Würden wir uns im Straßenverkehr bewegen wie es uns gefällt, dann wäre das Chaos perfekt.
Mit dem Aufkommen des Verkehrs wurde es notwendig Regeln bzw. Verordnungen aufzustellen.
Ungefähr um 1910 wurden in Deutschland die ersten Schilder zur Regulierung des Verkehrs aufgestellt. Diese Ordnung wird Straßenverkehrsordnung oder in der kurzen Fassung als StVO bezeichnet.

Die StVO beinhaltet sämtliche Gebote und Verbote innerhalb des Straßenverkehrs auf deutschen Straßen.
Mit Hilfe von Verkehrszeichen, Verbotsschildern, Ampeln und festen Regeln wird eine Ordnung innerhalb des Verkehrsflusses herbei geführt. Verstößt ein Verkehrsteilnehmer gegen die StVO, dann kann er dafür mit der Bezahlung eines Bußgeldes bestraft werden. Bei größeren Verstößen kann einem Verkehrsteilnehmer sogar die Erlaubnis für das Führen eines Fahrzeuges entzogen werden. Alle Führer von Fahrzeugen, von Fahrrädern über Autos, Traktoren, Lastwägen, Schienenfahrzeuge, sämtliche motorisierte Zweiräder und Fußgänger müssen sich an diese Verordnungen innerhalb unseres Landes halten. Das bedeutet, der Führer eines Fahrzeuges aus dem Ausland, welcher in Deutschland ein Fahrzeug führt muss sich über die hier herrschende StVO in Kenntnis setzen und muss sich diesen Verordnungen anpassen. Sollte sich ein Unfall aus Unwissenheit der StVO ereignen, kann dies nicht als Entschuldigung angesehen werden, eine bestehende Unwissenheit schützt hier nicht vor Strafe.

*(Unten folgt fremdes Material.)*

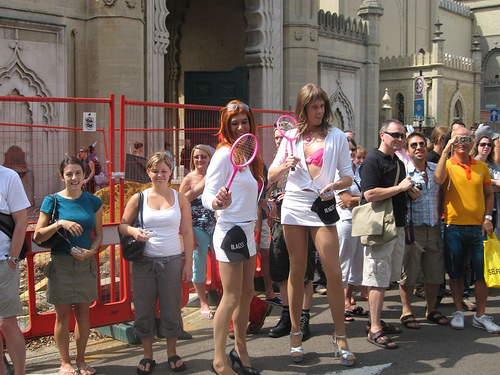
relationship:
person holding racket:
[200, 98, 265, 373] [217, 131, 259, 210]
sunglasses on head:
[224, 101, 250, 117] [215, 96, 252, 148]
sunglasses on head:
[383, 128, 404, 138] [373, 113, 407, 154]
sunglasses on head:
[410, 138, 427, 152] [407, 129, 425, 161]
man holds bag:
[437, 125, 499, 334] [480, 230, 498, 289]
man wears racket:
[437, 125, 499, 334] [217, 131, 259, 210]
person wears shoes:
[268, 82, 359, 361] [284, 326, 359, 366]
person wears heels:
[200, 98, 265, 373] [227, 348, 262, 375]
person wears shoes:
[123, 145, 205, 356] [361, 310, 400, 352]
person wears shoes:
[42, 155, 112, 374] [130, 349, 189, 371]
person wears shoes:
[352, 116, 421, 344] [49, 354, 101, 374]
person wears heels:
[200, 98, 265, 373] [209, 361, 240, 373]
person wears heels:
[204, 98, 266, 373] [227, 348, 255, 373]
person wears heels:
[204, 98, 266, 373] [209, 361, 219, 373]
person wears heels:
[352, 116, 421, 344] [227, 348, 262, 375]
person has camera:
[29, 156, 102, 374] [48, 218, 90, 256]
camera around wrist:
[48, 218, 90, 256] [50, 216, 67, 230]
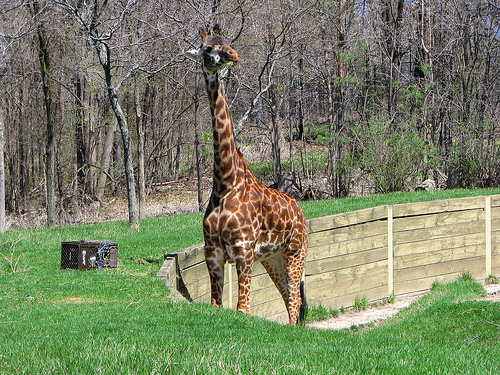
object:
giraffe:
[184, 22, 309, 327]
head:
[182, 23, 241, 73]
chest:
[202, 186, 247, 255]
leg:
[203, 244, 228, 309]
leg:
[258, 253, 290, 314]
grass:
[0, 188, 498, 375]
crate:
[59, 238, 119, 270]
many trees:
[25, 0, 75, 228]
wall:
[154, 195, 499, 314]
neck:
[204, 70, 261, 187]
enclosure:
[153, 194, 499, 308]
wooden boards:
[156, 255, 177, 292]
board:
[390, 195, 486, 219]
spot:
[213, 118, 222, 130]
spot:
[228, 136, 236, 155]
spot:
[210, 96, 226, 116]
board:
[390, 208, 485, 233]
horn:
[196, 28, 208, 42]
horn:
[210, 23, 222, 37]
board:
[391, 255, 486, 285]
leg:
[234, 252, 254, 316]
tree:
[64, 0, 141, 230]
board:
[391, 233, 485, 258]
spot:
[233, 167, 246, 188]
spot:
[217, 108, 225, 122]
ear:
[184, 48, 200, 59]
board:
[393, 267, 486, 299]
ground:
[301, 279, 499, 332]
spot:
[241, 225, 256, 243]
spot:
[228, 245, 243, 258]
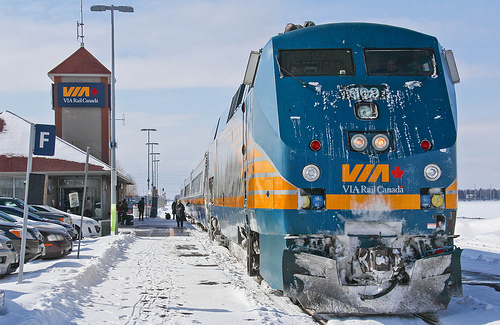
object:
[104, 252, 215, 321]
snow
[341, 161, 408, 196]
writing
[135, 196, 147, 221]
person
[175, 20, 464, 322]
train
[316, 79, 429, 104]
snow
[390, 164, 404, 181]
leaf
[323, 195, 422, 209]
lines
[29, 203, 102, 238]
cars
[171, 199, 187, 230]
person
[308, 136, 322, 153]
light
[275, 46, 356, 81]
windows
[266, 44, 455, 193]
front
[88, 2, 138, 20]
lights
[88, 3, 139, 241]
poles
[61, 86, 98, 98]
logo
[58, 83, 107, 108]
sign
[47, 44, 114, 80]
roof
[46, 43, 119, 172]
tower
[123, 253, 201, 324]
track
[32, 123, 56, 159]
sign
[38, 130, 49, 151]
letter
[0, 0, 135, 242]
station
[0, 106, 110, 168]
snow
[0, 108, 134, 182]
roof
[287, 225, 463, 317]
catcher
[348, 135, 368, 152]
lights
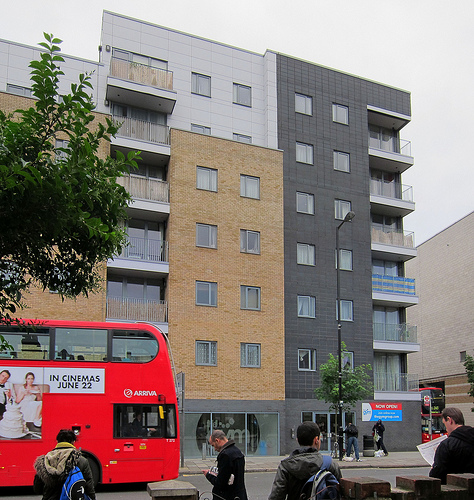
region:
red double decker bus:
[1, 314, 183, 481]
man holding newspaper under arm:
[200, 427, 250, 496]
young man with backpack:
[31, 426, 98, 498]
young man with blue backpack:
[265, 419, 345, 498]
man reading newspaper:
[414, 405, 470, 481]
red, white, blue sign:
[359, 400, 404, 423]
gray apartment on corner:
[267, 48, 428, 452]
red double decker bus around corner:
[421, 383, 446, 443]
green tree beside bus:
[3, 60, 142, 357]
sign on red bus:
[3, 362, 107, 437]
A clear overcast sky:
[378, 23, 425, 62]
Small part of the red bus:
[74, 399, 107, 418]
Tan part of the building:
[202, 315, 231, 334]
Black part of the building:
[311, 268, 334, 295]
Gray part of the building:
[211, 51, 238, 73]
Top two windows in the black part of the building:
[288, 89, 353, 130]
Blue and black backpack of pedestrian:
[59, 468, 88, 498]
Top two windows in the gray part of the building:
[189, 65, 264, 112]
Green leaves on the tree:
[30, 178, 76, 214]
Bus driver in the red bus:
[128, 412, 150, 436]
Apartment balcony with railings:
[99, 41, 178, 112]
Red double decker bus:
[0, 316, 182, 489]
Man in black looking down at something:
[200, 429, 253, 498]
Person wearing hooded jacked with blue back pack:
[34, 427, 99, 498]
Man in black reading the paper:
[412, 406, 472, 480]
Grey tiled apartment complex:
[277, 52, 431, 396]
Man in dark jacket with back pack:
[267, 421, 342, 498]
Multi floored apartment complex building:
[0, 2, 425, 351]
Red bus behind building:
[391, 375, 451, 452]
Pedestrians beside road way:
[0, 402, 473, 498]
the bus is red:
[3, 303, 187, 493]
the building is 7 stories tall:
[1, 0, 424, 458]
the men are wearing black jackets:
[193, 397, 471, 498]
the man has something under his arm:
[200, 460, 260, 498]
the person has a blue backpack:
[36, 420, 96, 495]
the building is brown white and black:
[0, 0, 411, 461]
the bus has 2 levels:
[1, 313, 208, 493]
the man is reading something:
[412, 396, 471, 497]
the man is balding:
[198, 423, 241, 452]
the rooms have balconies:
[358, 107, 416, 398]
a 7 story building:
[2, 2, 426, 458]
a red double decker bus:
[1, 314, 180, 492]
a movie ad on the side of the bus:
[0, 368, 106, 439]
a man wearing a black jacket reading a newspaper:
[417, 407, 472, 484]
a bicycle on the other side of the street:
[332, 430, 342, 460]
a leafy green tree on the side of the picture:
[1, 142, 140, 316]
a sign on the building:
[363, 402, 402, 420]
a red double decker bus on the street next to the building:
[420, 387, 447, 445]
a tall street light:
[333, 209, 357, 460]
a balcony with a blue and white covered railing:
[370, 253, 416, 299]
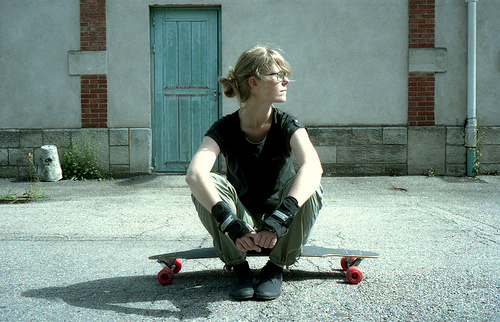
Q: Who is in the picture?
A: A woman.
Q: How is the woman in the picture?
A: Sitting.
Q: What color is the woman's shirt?
A: Black.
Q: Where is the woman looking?
A: To the left.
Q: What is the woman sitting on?
A: A skateboard.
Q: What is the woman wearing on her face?
A: Glasses.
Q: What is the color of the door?
A: Blue.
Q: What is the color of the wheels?
A: Red.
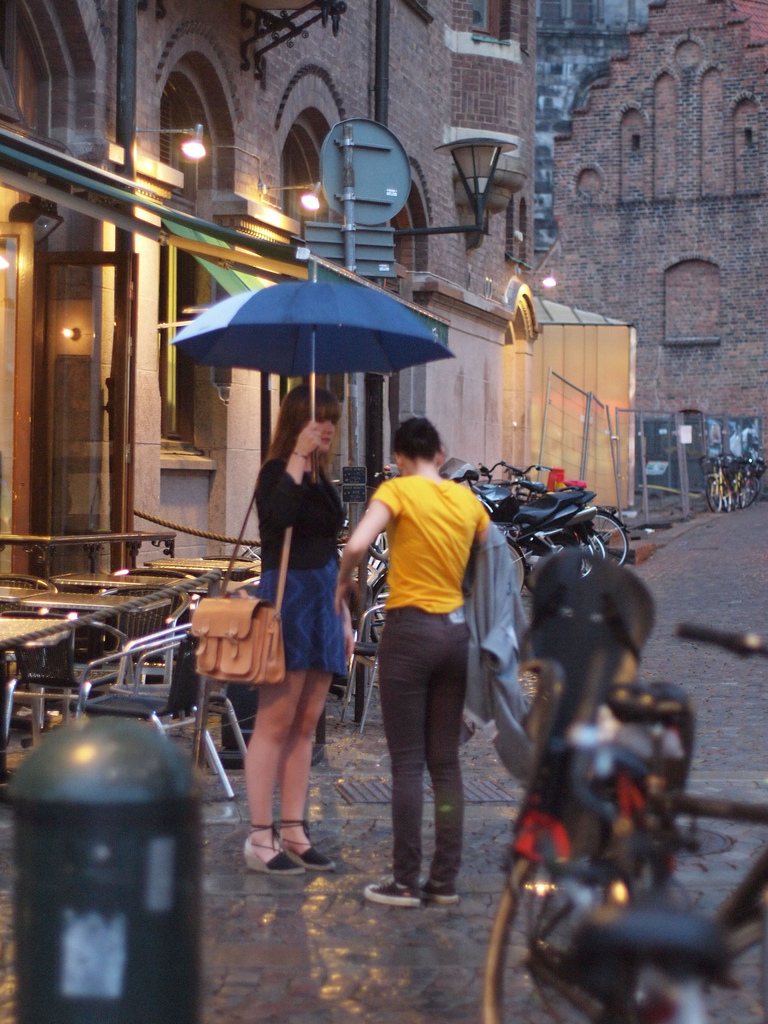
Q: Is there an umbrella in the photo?
A: Yes, there is an umbrella.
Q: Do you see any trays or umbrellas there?
A: Yes, there is an umbrella.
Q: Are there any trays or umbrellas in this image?
A: Yes, there is an umbrella.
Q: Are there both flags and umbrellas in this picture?
A: No, there is an umbrella but no flags.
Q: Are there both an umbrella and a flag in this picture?
A: No, there is an umbrella but no flags.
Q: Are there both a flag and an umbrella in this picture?
A: No, there is an umbrella but no flags.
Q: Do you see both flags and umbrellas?
A: No, there is an umbrella but no flags.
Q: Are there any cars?
A: No, there are no cars.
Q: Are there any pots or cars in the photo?
A: No, there are no cars or pots.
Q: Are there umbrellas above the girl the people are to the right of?
A: Yes, there is an umbrella above the girl.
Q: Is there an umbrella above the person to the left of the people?
A: Yes, there is an umbrella above the girl.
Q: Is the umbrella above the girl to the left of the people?
A: Yes, the umbrella is above the girl.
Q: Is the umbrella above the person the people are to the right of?
A: Yes, the umbrella is above the girl.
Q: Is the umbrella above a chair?
A: No, the umbrella is above the girl.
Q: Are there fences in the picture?
A: Yes, there is a fence.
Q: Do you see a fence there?
A: Yes, there is a fence.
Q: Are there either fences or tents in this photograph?
A: Yes, there is a fence.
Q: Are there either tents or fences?
A: Yes, there is a fence.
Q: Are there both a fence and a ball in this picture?
A: No, there is a fence but no balls.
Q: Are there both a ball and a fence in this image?
A: No, there is a fence but no balls.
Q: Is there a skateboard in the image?
A: No, there are no skateboards.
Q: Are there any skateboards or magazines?
A: No, there are no skateboards or magazines.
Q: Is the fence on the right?
A: Yes, the fence is on the right of the image.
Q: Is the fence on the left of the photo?
A: No, the fence is on the right of the image.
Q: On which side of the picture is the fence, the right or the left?
A: The fence is on the right of the image.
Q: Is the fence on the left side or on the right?
A: The fence is on the right of the image.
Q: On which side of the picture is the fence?
A: The fence is on the right of the image.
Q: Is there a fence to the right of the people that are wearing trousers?
A: Yes, there is a fence to the right of the people.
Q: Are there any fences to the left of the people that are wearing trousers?
A: No, the fence is to the right of the people.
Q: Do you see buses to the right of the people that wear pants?
A: No, there is a fence to the right of the people.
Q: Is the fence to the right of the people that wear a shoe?
A: Yes, the fence is to the right of the people.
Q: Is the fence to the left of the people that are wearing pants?
A: No, the fence is to the right of the people.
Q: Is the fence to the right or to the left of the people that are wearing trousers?
A: The fence is to the right of the people.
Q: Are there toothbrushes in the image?
A: No, there are no toothbrushes.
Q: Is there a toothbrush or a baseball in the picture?
A: No, there are no toothbrushes or baseballs.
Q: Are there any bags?
A: Yes, there is a bag.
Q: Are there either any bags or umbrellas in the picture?
A: Yes, there is a bag.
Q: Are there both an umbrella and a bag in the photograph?
A: Yes, there are both a bag and an umbrella.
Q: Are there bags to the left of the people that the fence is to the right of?
A: Yes, there is a bag to the left of the people.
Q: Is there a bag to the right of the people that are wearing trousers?
A: No, the bag is to the left of the people.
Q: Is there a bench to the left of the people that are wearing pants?
A: No, there is a bag to the left of the people.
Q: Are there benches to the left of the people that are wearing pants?
A: No, there is a bag to the left of the people.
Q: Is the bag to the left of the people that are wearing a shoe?
A: Yes, the bag is to the left of the people.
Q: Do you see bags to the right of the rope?
A: Yes, there is a bag to the right of the rope.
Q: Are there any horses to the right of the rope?
A: No, there is a bag to the right of the rope.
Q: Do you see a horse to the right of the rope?
A: No, there is a bag to the right of the rope.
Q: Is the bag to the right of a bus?
A: No, the bag is to the right of the rope.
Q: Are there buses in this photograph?
A: No, there are no buses.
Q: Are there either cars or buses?
A: No, there are no buses or cars.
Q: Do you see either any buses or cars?
A: No, there are no buses or cars.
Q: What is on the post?
A: The sign is on the post.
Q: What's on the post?
A: The sign is on the post.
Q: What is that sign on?
A: The sign is on the post.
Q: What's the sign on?
A: The sign is on the post.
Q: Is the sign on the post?
A: Yes, the sign is on the post.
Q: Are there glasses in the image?
A: No, there are no glasses.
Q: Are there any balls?
A: No, there are no balls.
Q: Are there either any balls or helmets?
A: No, there are no balls or helmets.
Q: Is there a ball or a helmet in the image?
A: No, there are no balls or helmets.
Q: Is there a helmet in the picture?
A: No, there are no helmets.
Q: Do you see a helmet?
A: No, there are no helmets.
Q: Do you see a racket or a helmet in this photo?
A: No, there are no helmets or rackets.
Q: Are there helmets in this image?
A: No, there are no helmets.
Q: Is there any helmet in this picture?
A: No, there are no helmets.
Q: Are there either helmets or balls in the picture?
A: No, there are no helmets or balls.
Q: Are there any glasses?
A: No, there are no glasses.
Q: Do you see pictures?
A: No, there are no pictures.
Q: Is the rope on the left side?
A: Yes, the rope is on the left of the image.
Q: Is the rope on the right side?
A: No, the rope is on the left of the image.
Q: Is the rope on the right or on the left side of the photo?
A: The rope is on the left of the image.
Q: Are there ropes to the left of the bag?
A: Yes, there is a rope to the left of the bag.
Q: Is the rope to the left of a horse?
A: No, the rope is to the left of a bag.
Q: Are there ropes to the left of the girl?
A: Yes, there is a rope to the left of the girl.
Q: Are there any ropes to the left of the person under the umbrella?
A: Yes, there is a rope to the left of the girl.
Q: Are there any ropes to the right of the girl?
A: No, the rope is to the left of the girl.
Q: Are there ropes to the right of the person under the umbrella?
A: No, the rope is to the left of the girl.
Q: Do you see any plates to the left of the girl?
A: No, there is a rope to the left of the girl.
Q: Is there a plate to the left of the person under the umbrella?
A: No, there is a rope to the left of the girl.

Verschiedene Gebotsschilder

Unter den Begriff „Gebotsschilder“ reihen sich Schilder ein, welche verschiedene Vorgaben gebieten. Zum Beispiel den Beginn und das Ende von vorgegebenen Geschwindigkeiten. Dass sich der Verkehrsteilnehmer in einer Sackgasse oder einer Einbahnstraße befindet, wird ebenfalls mittels Gebotsschilder aufgezeigt. Ein herannahender Kreisverkehr oder eine vorgeschriebene Einhaltung einer Fahrtrichtung, das Einhalten einer Mindestgeschwindigkeit, das Ende eines Überholverbotes oder das Ende einer zulässigen Höchstgeschwindigkeit wird ebenfalls mit Gebotsschildern ausgewiesen.

Verbotsschilder

Auch Verbote werden in der StVO mittels Schildern ausgewiesen.
Ein absolutes Fahrverbot für Fahrzeuge aller Art, sowie ein Verbot für Fahrzeuge auf bestimmten Straßenbereichen zu halten oder parken, zählt zu den Verbotsschildern. Ebenso Schilder die zum Beispiel aufzeigen, dass sich auf bestimmten Wegen lediglich Fußgänger oder Fahrradfahrer bewegen dürfen. Es gibt Verbotsschilder, welche Fahrzeugen eine Benutzung von Schnellstraßen oder Autobahnen untersagt, weil bestimmte Richtgeschwindigkeit nicht eingehalten werden können.

Hinweisschilder

Autofahrer beklagen zunehmends den "Schilderwald", der entgegen dem Ziel der Straßenverkehrsordnung, den Verkehr zu ordnen, Autofahrer verwirrt und Situationen unübersichtlicher macht.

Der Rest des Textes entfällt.